Over the last few weeks, I’ve started pondering what sort of data sets might be “almost available” on local council websites, along with the extent to which we might be able to use these datasets to support transparency goals, such as generating signals about the extent of cuts to local council services, or developing data driven local services, such as pub finders;-)
So for example, by chance I came across a page on my local council website detailing property the council is selling off:
Surplus to requirements, eh? I wonder how much property has gone up for sale or lease across other councils over the last year or so, and what sorts of services they used to house along with whether those services have been replaced with alternatives, in any meaningful sense?
As a start for ten, here’s a search to try out on your favourite web search engine:
"property for sale" intitle:council site:gov.uk
This won’t search across all council websites, but it’ll have a stab at ones that are hosted on the .gov.uk domain. For more thoughts on searching council websites by proxy, see Aggregated Local Government Verticals Based on LocalGov Service IDs.
And here’s an example of the sort of local news story that might result… @thisissurrey Surrey County Council makes £68million by selling off land and public buildings
Another area of the IW council website that was new to me was the list of public license registers:
So for example, I can look up establishments with a more than a few gaming machines:
No lat/long data, but there are addresses and postcodes, we means weCanHaz maps easily enough…
public register licenses site:gov.uk intitle:council
Looking for reputable suppliers is something I often turn to the parish magazine for (it’s a proxy for trust…), as well as the local Chamber of Commerce members list. But it seems as if this is also something the trading standards aspect of the council may be able to help out on… in th island’s case, there’s a Buy With Confidence register, for example.

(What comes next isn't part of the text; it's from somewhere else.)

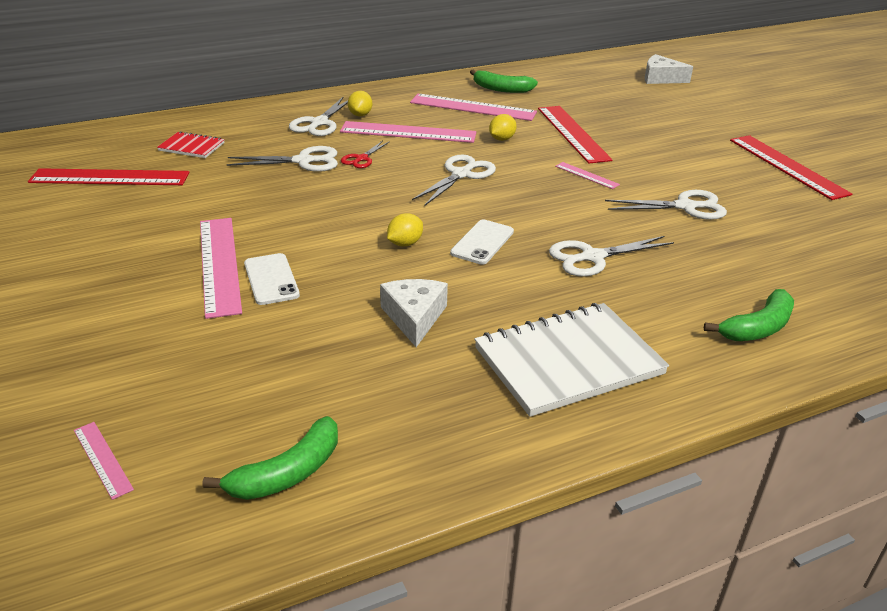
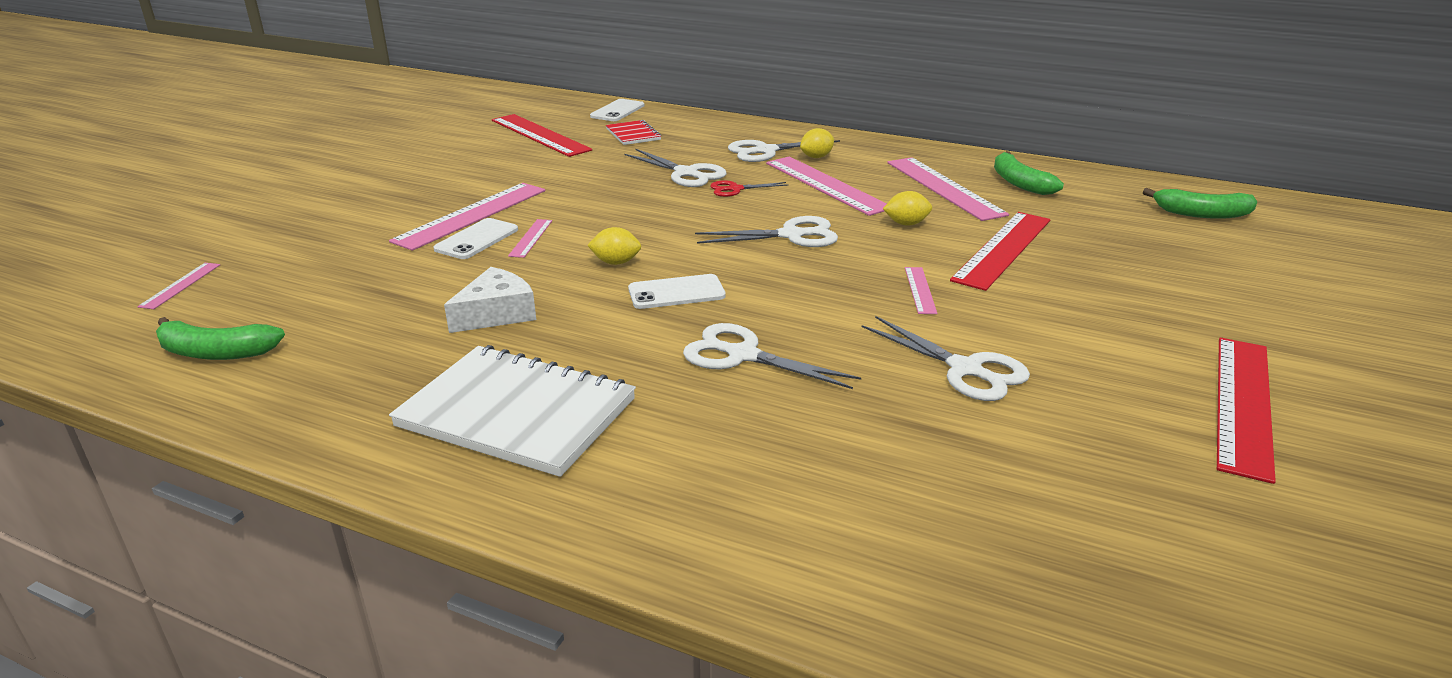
camera: 50 degrees right, 5 degrees down
(129, 132) = (617, 111): none -> white phone
(308, 257) = (531, 238): none -> pink ruler
(661, 78) = (1283, 242): white cheese -> none
(757, 328) = (750, 512): green banana -> green banana (1202, 214)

“Trader register” seems to be the phrase to go for?
trader register site:gov.uk intitle:council
For food establishments, whilst the IW council participates in the Food Standards Agency’s ‘Food Hygiene Rating Scheme’, it doesn’t seem to pull any of that data into an access point on the council website? (I think my scraper of the FSA site may have rotted too? Food Standards Agency scraper.)
As well as the statutory disclosure of major spend items, the council also publishes details of local contracts – again, if we’re looking to track evidence about cuts, a log of contracts that don’t get renewed might be interesting over an extended period?
Whilst the council webpages don’t make it easy for you to see all the extant contracts,
another scraper can help….
For the holidaymakers, in part, the council produces a table of Beach Water Quality measures, though not on a map as far as I can tell (which reminds me of an old, old map hack mashup….!)? I suspect some of the beaches may be designated public places (no booze…), but at the last time of looking I couldn’t find any data identifying the extent of such areas on the island, let alone any shapefiles of the same…? I’m not sure if there’s data around showing when and which part of the beaches allow dogs on them, either?
"designated public places" site:gov.uk intitle:council
In terms of advertising local events, the council maintain a major events calendar, although I couldn’t spot an iCal feed so I can’t easily subscribe to it in my own calendar…
If you need to find somewhere to park, the council does publish lists of car parks – sort of:
Ooh – my mistake – they do a Google Map too [on which I also spy a KML link]…
As well as accommodation for holiday folk, the island has its fair share of care homes. Quality inspections, it seems, aren’t a council thing – data for that is handled by the Care Quality Commission.
The Isle of Wight Council doesn’t publish FOI disclosure logs as a matter of course, though some other councils do, along with responses:
(foi OR freedom information) +"disclosure log" site:gov.uk intitle:council
And why are FOI disclosure logs interesting? Well for one thing, they allow us to take the FOI Route to Real (Fake) Open Data.